==== EXCERPTED RECORDS

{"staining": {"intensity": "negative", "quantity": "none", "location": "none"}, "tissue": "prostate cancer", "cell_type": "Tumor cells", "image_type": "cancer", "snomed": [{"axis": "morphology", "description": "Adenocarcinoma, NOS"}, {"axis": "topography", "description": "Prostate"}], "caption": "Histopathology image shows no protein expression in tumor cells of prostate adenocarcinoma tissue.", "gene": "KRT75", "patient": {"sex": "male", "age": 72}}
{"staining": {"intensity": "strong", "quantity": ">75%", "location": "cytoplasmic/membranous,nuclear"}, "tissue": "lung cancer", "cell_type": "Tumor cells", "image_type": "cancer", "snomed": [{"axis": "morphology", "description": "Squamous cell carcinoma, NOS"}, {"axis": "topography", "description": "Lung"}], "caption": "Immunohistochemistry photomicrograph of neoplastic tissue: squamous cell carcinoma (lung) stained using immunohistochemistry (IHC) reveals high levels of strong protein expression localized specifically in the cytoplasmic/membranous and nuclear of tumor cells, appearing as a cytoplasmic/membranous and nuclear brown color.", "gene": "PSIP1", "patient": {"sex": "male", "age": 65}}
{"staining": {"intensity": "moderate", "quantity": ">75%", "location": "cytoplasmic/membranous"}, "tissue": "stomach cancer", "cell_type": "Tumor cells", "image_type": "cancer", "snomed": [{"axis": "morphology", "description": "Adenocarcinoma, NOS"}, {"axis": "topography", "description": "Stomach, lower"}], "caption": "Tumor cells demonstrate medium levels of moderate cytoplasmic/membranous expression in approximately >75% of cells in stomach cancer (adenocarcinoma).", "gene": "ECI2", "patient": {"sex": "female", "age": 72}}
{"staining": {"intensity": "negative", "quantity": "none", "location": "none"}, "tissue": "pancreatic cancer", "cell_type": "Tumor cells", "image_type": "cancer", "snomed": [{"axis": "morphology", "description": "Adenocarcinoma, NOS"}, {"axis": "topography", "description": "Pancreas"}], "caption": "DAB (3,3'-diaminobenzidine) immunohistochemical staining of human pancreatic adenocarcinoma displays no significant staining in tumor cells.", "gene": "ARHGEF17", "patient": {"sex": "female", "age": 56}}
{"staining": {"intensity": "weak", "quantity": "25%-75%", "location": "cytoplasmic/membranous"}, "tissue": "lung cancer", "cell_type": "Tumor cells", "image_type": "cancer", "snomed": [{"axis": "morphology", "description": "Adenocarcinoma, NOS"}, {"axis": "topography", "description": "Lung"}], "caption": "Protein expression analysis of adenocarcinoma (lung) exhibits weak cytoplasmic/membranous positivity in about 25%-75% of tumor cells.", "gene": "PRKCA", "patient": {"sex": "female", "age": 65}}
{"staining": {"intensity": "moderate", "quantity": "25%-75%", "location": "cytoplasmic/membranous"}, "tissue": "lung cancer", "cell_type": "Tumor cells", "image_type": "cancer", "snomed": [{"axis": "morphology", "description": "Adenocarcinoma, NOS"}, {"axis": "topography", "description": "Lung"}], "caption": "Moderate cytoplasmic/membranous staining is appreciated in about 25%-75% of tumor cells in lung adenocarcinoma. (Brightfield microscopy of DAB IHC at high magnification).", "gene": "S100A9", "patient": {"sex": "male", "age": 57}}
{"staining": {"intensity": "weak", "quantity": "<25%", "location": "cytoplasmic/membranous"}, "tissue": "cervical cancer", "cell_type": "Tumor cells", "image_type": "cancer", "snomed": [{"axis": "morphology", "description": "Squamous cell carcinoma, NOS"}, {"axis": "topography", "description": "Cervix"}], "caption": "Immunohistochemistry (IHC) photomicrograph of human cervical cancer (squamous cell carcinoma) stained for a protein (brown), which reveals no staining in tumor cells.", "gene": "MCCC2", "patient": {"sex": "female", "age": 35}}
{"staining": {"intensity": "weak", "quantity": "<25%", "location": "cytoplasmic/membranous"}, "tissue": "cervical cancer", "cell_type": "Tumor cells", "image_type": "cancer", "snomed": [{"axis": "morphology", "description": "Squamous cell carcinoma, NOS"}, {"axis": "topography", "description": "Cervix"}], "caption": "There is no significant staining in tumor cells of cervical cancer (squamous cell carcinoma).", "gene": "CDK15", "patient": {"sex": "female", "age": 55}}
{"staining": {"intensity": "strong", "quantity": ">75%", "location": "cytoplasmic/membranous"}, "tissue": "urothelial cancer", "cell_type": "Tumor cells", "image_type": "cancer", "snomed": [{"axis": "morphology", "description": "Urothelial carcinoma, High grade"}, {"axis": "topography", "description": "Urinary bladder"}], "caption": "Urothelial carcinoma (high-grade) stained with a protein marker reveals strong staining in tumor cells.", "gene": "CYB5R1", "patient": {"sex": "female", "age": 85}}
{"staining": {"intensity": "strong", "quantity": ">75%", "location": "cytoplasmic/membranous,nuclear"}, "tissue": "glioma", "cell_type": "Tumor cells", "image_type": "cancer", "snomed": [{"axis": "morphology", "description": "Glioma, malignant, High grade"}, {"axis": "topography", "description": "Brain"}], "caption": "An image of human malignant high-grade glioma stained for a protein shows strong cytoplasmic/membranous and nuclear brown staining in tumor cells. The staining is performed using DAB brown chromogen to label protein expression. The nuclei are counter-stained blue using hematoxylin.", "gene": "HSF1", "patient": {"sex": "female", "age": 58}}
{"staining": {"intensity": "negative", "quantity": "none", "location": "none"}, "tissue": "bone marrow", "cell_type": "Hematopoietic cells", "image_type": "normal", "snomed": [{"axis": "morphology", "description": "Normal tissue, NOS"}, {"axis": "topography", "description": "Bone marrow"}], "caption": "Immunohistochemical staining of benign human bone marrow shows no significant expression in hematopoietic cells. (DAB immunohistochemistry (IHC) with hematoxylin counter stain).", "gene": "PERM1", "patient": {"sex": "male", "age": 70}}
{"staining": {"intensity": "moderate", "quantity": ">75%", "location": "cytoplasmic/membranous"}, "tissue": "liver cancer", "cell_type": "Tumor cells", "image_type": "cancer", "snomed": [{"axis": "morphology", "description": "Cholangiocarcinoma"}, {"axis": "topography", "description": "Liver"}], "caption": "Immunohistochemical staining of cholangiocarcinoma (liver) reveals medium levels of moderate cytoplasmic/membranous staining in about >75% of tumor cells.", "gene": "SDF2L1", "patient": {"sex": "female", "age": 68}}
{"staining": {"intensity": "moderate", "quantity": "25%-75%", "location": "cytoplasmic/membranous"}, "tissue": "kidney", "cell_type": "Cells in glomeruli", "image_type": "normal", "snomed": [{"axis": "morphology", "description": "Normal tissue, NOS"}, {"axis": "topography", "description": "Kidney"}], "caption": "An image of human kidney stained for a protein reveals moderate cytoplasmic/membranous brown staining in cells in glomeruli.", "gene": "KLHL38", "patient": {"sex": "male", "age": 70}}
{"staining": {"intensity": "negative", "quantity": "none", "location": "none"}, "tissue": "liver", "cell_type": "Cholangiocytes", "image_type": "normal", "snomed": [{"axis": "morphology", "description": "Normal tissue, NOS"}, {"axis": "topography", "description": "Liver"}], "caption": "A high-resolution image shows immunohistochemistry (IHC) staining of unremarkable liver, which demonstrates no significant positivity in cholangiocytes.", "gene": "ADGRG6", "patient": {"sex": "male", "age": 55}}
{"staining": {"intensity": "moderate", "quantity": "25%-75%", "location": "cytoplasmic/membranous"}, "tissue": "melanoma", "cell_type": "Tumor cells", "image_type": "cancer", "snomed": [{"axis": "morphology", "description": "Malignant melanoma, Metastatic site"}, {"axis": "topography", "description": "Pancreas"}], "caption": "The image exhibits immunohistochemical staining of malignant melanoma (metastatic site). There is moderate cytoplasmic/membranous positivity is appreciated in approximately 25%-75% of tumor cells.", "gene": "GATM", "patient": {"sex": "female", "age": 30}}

========

### WORK TO COMPLETE
Set down each record verbatim.

### SOLUTION FOR THIS TASK
{"staining": {"intensity": "negative", "quantity": "none", "location": "none"}, "tissue": "prostate cancer", "cell_type": "Tumor cells", "image_type": "cancer", "snomed": [{"axis": "morphology", "description": "Adenocarcinoma, NOS"}, {"axis": "topography", "description": "Prostate"}], "caption": "Histopathology image shows no protein expression in tumor cells of prostate adenocarcinoma tissue.", "gene": "KRT75", "patient": {"sex": "male", "age": 72}}
{"staining": {"intensity": "strong", "quantity": ">75%", "location": "cytoplasmic/membranous,nuclear"}, "tissue": "lung cancer", "cell_type": "Tumor cells", "image_type": "cancer", "snomed": [{"axis": "morphology", "description": "Squamous cell carcinoma, NOS"}, {"axis": "topography", "description": "Lung"}], "caption": "Immunohistochemistry photomicrograph of neoplastic tissue: squamous cell carcinoma (lung) stained using immunohistochemistry (IHC) reveals high levels of strong protein expression localized specifically in the cytoplasmic/membranous and nuclear of tumor cells, appearing as a cytoplasmic/membranous and nuclear brown color.", "gene": "PSIP1", "patient": {"sex": "male", "age": 65}}
{"staining": {"intensity": "moderate", "quantity": ">75%", "location": "cytoplasmic/membranous"}, "tissue": "stomach cancer", "cell_type": "Tumor cells", "image_type": "cancer", "snomed": [{"axis": "morphology", "description": "Adenocarcinoma, NOS"}, {"axis": "topography", "description": "Stomach, lower"}], "caption": "Tumor cells demonstrate medium levels of moderate cytoplasmic/membranous expression in approximately >75% of cells in stomach cancer (adenocarcinoma).", "gene": "ECI2", "patient": {"sex": "female", "age": 72}}
{"staining": {"intensity": "negative", "quantity": "none", "location": "none"}, "tissue": "pancreatic cancer", "cell_type": "Tumor cells", "image_type": "cancer", "snomed": [{"axis": "morphology", "description": "Adenocarcinoma, NOS"}, {"axis": "topography", "description": "Pancreas"}], "caption": "DAB (3,3'-diaminobenzidine) immunohistochemical staining of human pancreatic adenocarcinoma displays no significant staining in tumor cells.", "gene": "ARHGEF17", "patient": {"sex": "female", "age": 56}}
{"staining": {"intensity": "weak", "quantity": "25%-75%", "location": "cytoplasmic/membranous"}, "tissue": "lung cancer", "cell_type": "Tumor cells", "image_type": "cancer", "snomed": [{"axis": "morphology", "description": "Adenocarcinoma, NOS"}, {"axis": "topography", "description": "Lung"}], "caption": "Protein expression analysis of adenocarcinoma (lung) exhibits weak cytoplasmic/membranous positivity in about 25%-75% of tumor cells.", "gene": "PRKCA", "patient": {"sex": "female", "age": 65}}
{"staining": {"intensity": "moderate", "quantity": "25%-75%", "location": "cytoplasmic/membranous"}, "tissue": "lung cancer", "cell_type": "Tumor cells", "image_type": "cancer", "snomed": [{"axis": "morphology", "description": "Adenocarcinoma, NOS"}, {"axis": "topography", "description": "Lung"}], "caption": "Moderate cytoplasmic/membranous staining is appreciated in about 25%-75% of tumor cells in lung adenocarcinoma. (Brightfield microscopy of DAB IHC at high magnification).", "gene": "S100A9", "patient": {"sex": "male", "age": 57}}
{"staining": {"intensity": "weak", "quantity": "<25%", "location": "cytoplasmic/membranous"}, "tissue": "cervical cancer", "cell_type": "Tumor cells", "image_type": "cancer", "snomed": [{"axis": "morphology", "description": "Squamous cell carcinoma, NOS"}, {"axis": "topography", "description": "Cervix"}], "caption": "Immunohistochemistry (IHC) photomicrograph of human cervical cancer (squamous cell carcinoma) stained for a protein (brown), which reveals no staining in tumor cells.", "gene": "MCCC2", "patient": {"sex": "female", "age": 35}}
{"staining": {"intensity": "weak", "quantity": "<25%", "location": "cytoplasmic/membranous"}, "tissue": "cervical cancer", "cell_type": "Tumor cells", "image_type": "cancer", "snomed": [{"axis": "morphology", "description": "Squamous cell carcinoma, NOS"}, {"axis": "topography", "description": "Cervix"}], "caption": "There is no significant staining in tumor cells of cervical cancer (squamous cell carcinoma).", "gene": "CDK15", "patient": {"sex": "female", "age": 55}}
{"staining": {"intensity": "strong", "quantity": ">75%", "location": "cytoplasmic/membranous"}, "tissue": "urothelial cancer", "cell_type": "Tumor cells", "image_type": "cancer", "snomed": [{"axis": "morphology", "description": "Urothelial carcinoma, High grade"}, {"axis": "topography", "description": "Urinary bladder"}], "caption": "Urothelial carcinoma (high-grade) stained with a protein marker reveals strong staining in tumor cells.", "gene": "CYB5R1", "patient": {"sex": "female", "age": 85}}
{"staining": {"intensity": "strong", "quantity": ">75%", "location": "cytoplasmic/membranous,nuclear"}, "tissue": "glioma", "cell_type": "Tumor cells", "image_type": "cancer", "snomed": [{"axis": "morphology", "description": "Glioma, malignant, High grade"}, {"axis": "topography", "description": "Brain"}], "caption": "An image of human malignant high-grade glioma stained for a protein shows strong cytoplasmic/membranous and nuclear brown staining in tumor cells. The staining is performed using DAB brown chromogen to label protein expression. The nuclei are counter-stained blue using hematoxylin.", "gene": "HSF1", "patient": {"sex": "female", "age": 58}}
{"staining": {"intensity": "negative", "quantity": "none", "location": "none"}, "tissue": "bone marrow", "cell_type": "Hematopoietic cells", "image_type": "normal", "snomed": [{"axis": "morphology", "description": "Normal tissue, NOS"}, {"axis": "topography", "description": "Bone marrow"}], "caption": "Immunohistochemical staining of benign human bone marrow shows no significant expression in hematopoietic cells. (DAB immunohistochemistry (IHC) with hematoxylin counter stain).", "gene": "PERM1", "patient": {"sex": "male", "age": 70}}
{"staining": {"intensity": "moderate", "quantity": ">75%", "location": "cytoplasmic/membranous"}, "tissue": "liver cancer", "cell_type": "Tumor cells", "image_type": "cancer", "snomed": [{"axis": "morphology", "description": "Cholangiocarcinoma"}, {"axis": "topography", "description": "Liver"}], "caption": "Immunohistochemical staining of cholangiocarcinoma (liver) reveals medium levels of moderate cytoplasmic/membranous staining in about >75% of tumor cells.", "gene": "SDF2L1", "patient": {"sex": "female", "age": 68}}
{"staining": {"intensity": "moderate", "quantity": "25%-75%", "location": "cytoplasmic/membranous"}, "tissue": "kidney", "cell_type": "Cells in glomeruli", "image_type": "normal", "snomed": [{"axis": "morphology", "description": "Normal tissue, NOS"}, {"axis": "topography", "description": "Kidney"}], "caption": "An image of human kidney stained for a protein reveals moderate cytoplasmic/membranous brown staining in cells in glomeruli.", "gene": "KLHL38", "patient": {"sex": "male", "age": 70}}
{"staining": {"intensity": "negative", "quantity": "none", "location": "none"}, "tissue": "liver", "cell_type": "Cholangiocytes", "image_type": "normal", "snomed": [{"axis": "morphology", "description": "Normal tissue, NOS"}, {"axis": "topography", "description": "Liver"}], "caption": "A high-resolution image shows immunohistochemistry (IHC) staining of unremarkable liver, which demonstrates no significant positivity in cholangiocytes.", "gene": "ADGRG6", "patient": {"sex": "male", "age": 55}}
{"staining": {"intensity": "moderate", "quantity": "25%-75%", "location": "cytoplasmic/membranous"}, "tissue": "melanoma", "cell_type": "Tumor cells", "image_type": "cancer", "snomed": [{"axis": "morphology", "description": "Malignant melanoma, Metastatic site"}, {"axis": "topography", "description": "Pancreas"}], "caption": "The image exhibits immunohistochemical staining of malignant melanoma (metastatic site). There is moderate cytoplasmic/membranous positivity is appreciated in approximately 25%-75% of tumor cells.", "gene": "GATM", "patient": {"sex": "female", "age": 30}}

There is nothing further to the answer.